Examination of Witnesses (Questions 120-139)
15 SEPTEMBER 2004
PROFESSOR ROD
MORGAN AND
MR ROBERT
NEWMAN
Q120 Jonathan Shaw: So they were bored
at the weekends?
Professor Morgan: No, but it was
fun and why was it fun? Because suddenly they had realised that
learning was pleasurable and exciting because they had one-to-one
provision. Within this establishment where we have a very high
staff to inmate ratio, the motivational barrier, which I referred
to earlier, had been crossed. Now, that is extremely encouraging,
but we have got a hell of a long way to go before we can achieve
that within the YOIs where units are much larger, where the staffing
ratio is different and where the facilities are often much more
meagre, so we can talk about global figures, but frankly, when
you are trying to motivate kids and you are trying to get vocational
training programmes inside under which you can sponsor, you are
trying to change a culture as well as improve facilities, et cetera,
and it is difficult to put pounds, shillings and pence on it.
Q121 Mr Gibb: I am interested that you
talk about the majority of people falling below the level of literacy
that is needed for employment, but can you be more precise about
that? What proportion cannot read and do not reach Level 3?
Professor Morgan: Well, the CBI
of course says that you should have five passes at GCSE. If you
could take that sort of standard, the general figure that is bandied
about is 80%. We actually calculate it slightly more finely and
we think that it is 77%, almost 80%, in the case of the older
adolescents that we are talking about, the 16- and 17-year-olds,
and when you are looking at slightly younger ones, it is a bit
lower, about 66%, so somewhere between two-thirds and three-quarters
or four-fifths fall below any standard that you might want to
apply about employability.
Q122 Mr Gibb: So that is a problem about
not having five GCSEs at all of any sort?
Professor Morgan: Yes.
Q123 Mr Gibb: Do you have any idea about
the reading standards?
Professor Morgan: Yes, 50% have
literacy or numeracy scores six years below their chronological
age, which is a very substantial deficit.
Q124 Mr Gibb: Do you test them when they
arrive in an institution?
Professor Morgan: Yes, this is
a multi-stage process. When a child is going to come before the
youth court, the youth offending team does a general needs risk
assessment which is called an "ASSET" and that is a
universal tool used throughout the country and that covers everything,
so it says something a bit about the involvement in education
and attainment, but it is quite superficial because it covers
everything. That ASSET form should go to a custodial establishment
if the court commits the person to custody and it should be received
fairly quickly, although there is a slight gap there. Now, if
there is any evidence of special educational need, there is then
a full assessment within the institution, so it is a sort of multi-stage
process and there is a more detailed educational assessment within
the custodial establishment which is on top of the ASSET which
will have been undertaken preparatory to a report to the court.
Q125 Mr Gibb: I wonder if Mr Newman can
tell us a little bit more about this PLUS literacy and numeracy
strategy that you are planning.

──────────────────────────────

Which distinct percentage figures does Professor Morgan cite in the witness transcript above?

──────────────────────────────

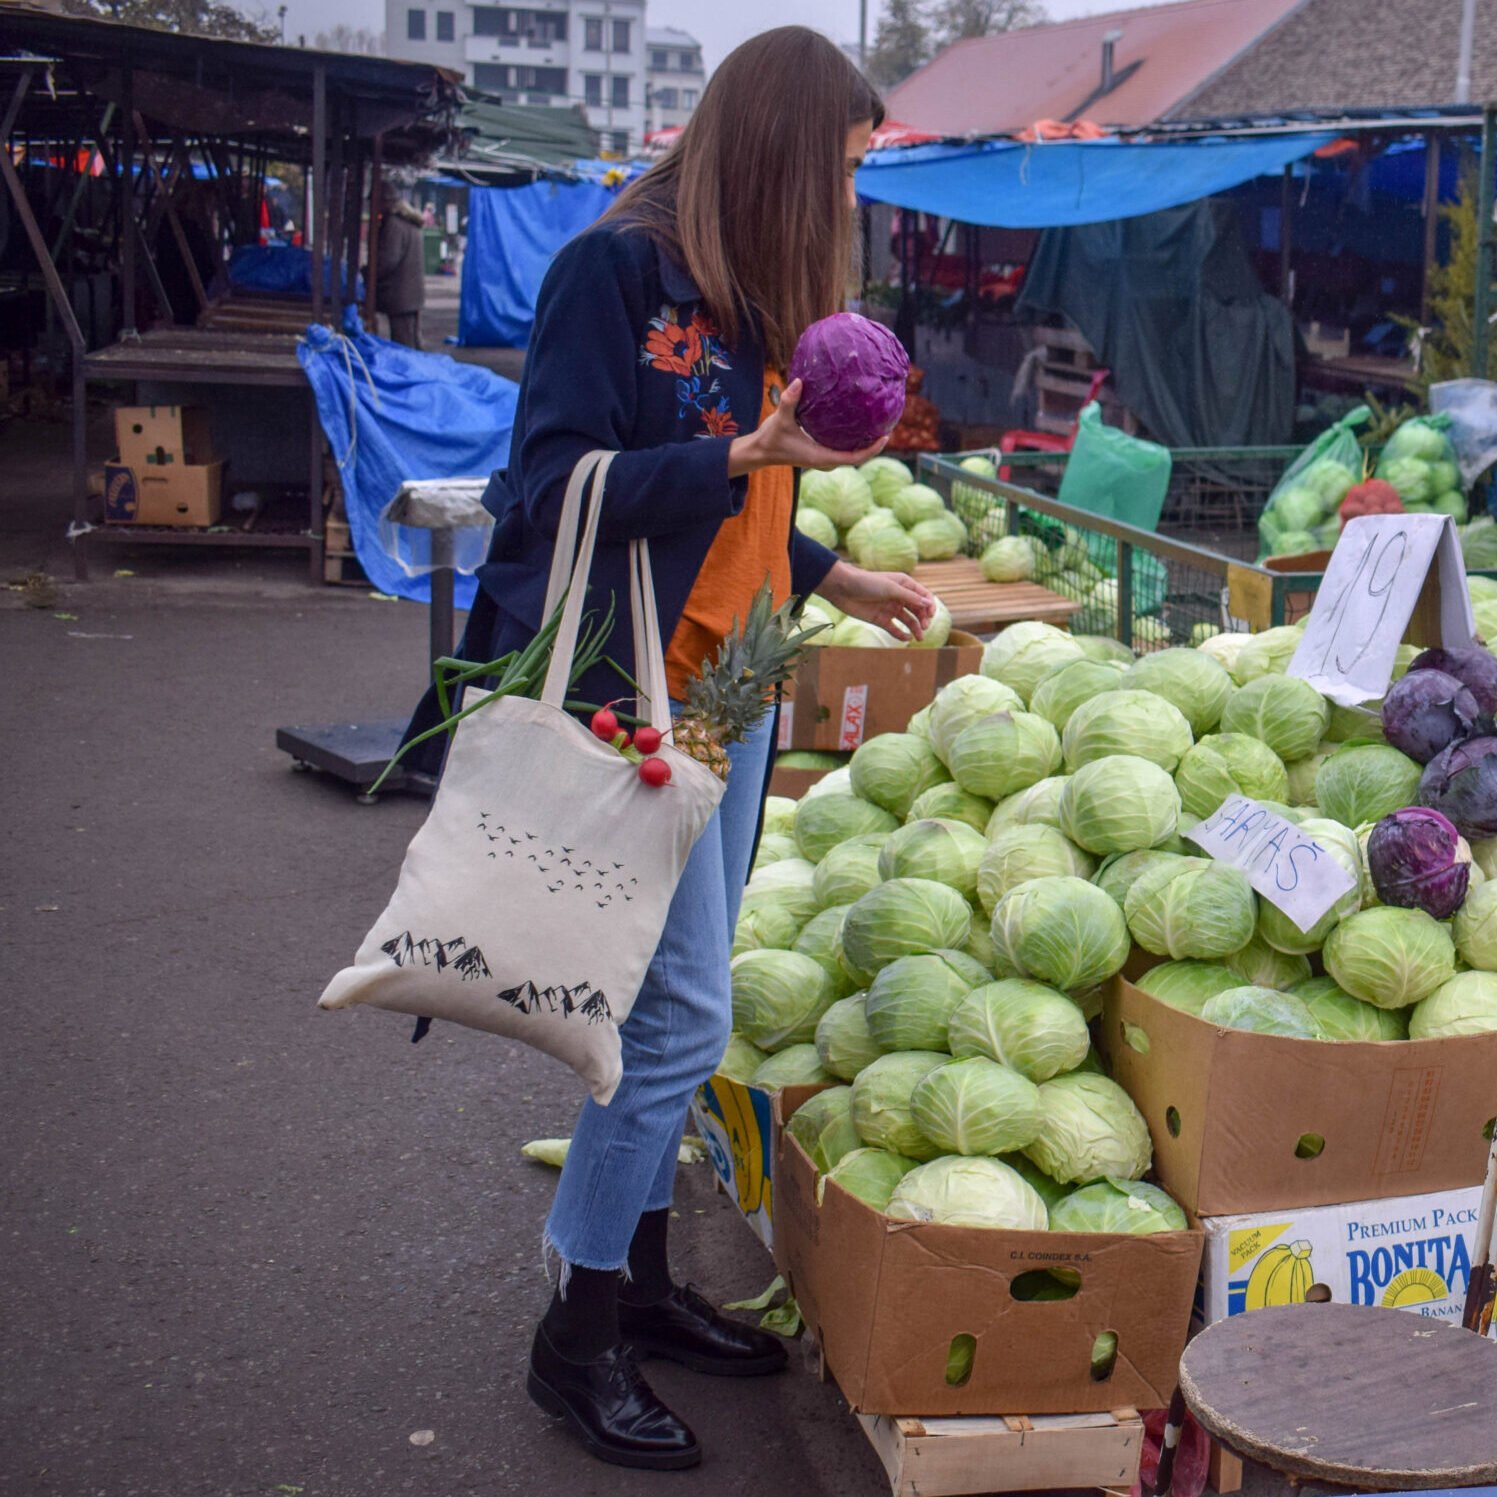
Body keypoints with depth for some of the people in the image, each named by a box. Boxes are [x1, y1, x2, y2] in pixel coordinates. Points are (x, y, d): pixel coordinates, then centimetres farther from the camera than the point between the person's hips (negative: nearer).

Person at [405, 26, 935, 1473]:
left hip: (729, 691, 9)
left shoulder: (747, 293, 15)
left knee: (676, 1013, 14)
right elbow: (562, 487, -18)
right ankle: (577, 1336, 11)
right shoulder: (616, 267, -11)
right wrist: (749, 457, -23)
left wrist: (836, 579, 25)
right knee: (678, 1018, -5)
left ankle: (640, 1281, 28)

──────────────────────────────

== Result for this exercise ==
80%, 77%, 66%, 50%